Top of DATA LISTING

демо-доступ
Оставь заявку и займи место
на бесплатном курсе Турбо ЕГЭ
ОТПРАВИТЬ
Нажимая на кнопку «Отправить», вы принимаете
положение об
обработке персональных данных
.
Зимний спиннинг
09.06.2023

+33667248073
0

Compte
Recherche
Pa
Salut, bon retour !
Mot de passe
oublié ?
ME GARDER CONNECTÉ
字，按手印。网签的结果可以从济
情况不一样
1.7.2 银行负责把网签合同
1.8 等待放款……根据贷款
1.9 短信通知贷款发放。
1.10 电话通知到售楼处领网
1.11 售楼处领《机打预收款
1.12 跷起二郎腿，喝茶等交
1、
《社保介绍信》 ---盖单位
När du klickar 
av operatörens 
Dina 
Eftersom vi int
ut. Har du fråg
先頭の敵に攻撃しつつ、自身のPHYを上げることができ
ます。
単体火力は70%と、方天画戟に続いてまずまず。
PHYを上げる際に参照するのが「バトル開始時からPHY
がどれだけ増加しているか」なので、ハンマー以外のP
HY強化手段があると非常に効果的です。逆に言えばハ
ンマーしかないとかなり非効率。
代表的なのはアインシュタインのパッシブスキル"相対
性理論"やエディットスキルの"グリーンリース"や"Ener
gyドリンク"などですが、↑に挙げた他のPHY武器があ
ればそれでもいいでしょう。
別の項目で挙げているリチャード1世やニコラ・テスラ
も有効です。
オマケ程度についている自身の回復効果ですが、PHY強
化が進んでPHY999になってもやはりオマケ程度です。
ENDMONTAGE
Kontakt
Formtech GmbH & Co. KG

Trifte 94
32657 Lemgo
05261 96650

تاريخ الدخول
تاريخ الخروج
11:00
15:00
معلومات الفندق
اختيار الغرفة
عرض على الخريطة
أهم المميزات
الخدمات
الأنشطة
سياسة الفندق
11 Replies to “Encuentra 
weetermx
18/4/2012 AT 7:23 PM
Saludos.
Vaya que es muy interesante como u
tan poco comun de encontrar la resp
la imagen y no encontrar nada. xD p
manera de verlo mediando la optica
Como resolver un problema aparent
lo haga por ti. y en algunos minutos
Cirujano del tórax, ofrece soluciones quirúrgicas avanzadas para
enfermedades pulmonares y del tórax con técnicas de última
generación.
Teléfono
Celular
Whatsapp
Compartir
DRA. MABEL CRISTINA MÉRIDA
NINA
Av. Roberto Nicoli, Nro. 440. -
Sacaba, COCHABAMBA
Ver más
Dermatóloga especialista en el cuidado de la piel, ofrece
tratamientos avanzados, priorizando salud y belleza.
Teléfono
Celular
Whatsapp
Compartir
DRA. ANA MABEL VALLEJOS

Bottom of DATA LISTING

◆ **PROBLEM TO SOLVE**: From the data above, gather every line that includes the word "tórax".

◆ **PROBLEM SOLUTION**:
Cirujano del tórax, ofrece soluciones quirúrgicas avanzadas para
enfermedades pulmonares y del tórax con técnicas de última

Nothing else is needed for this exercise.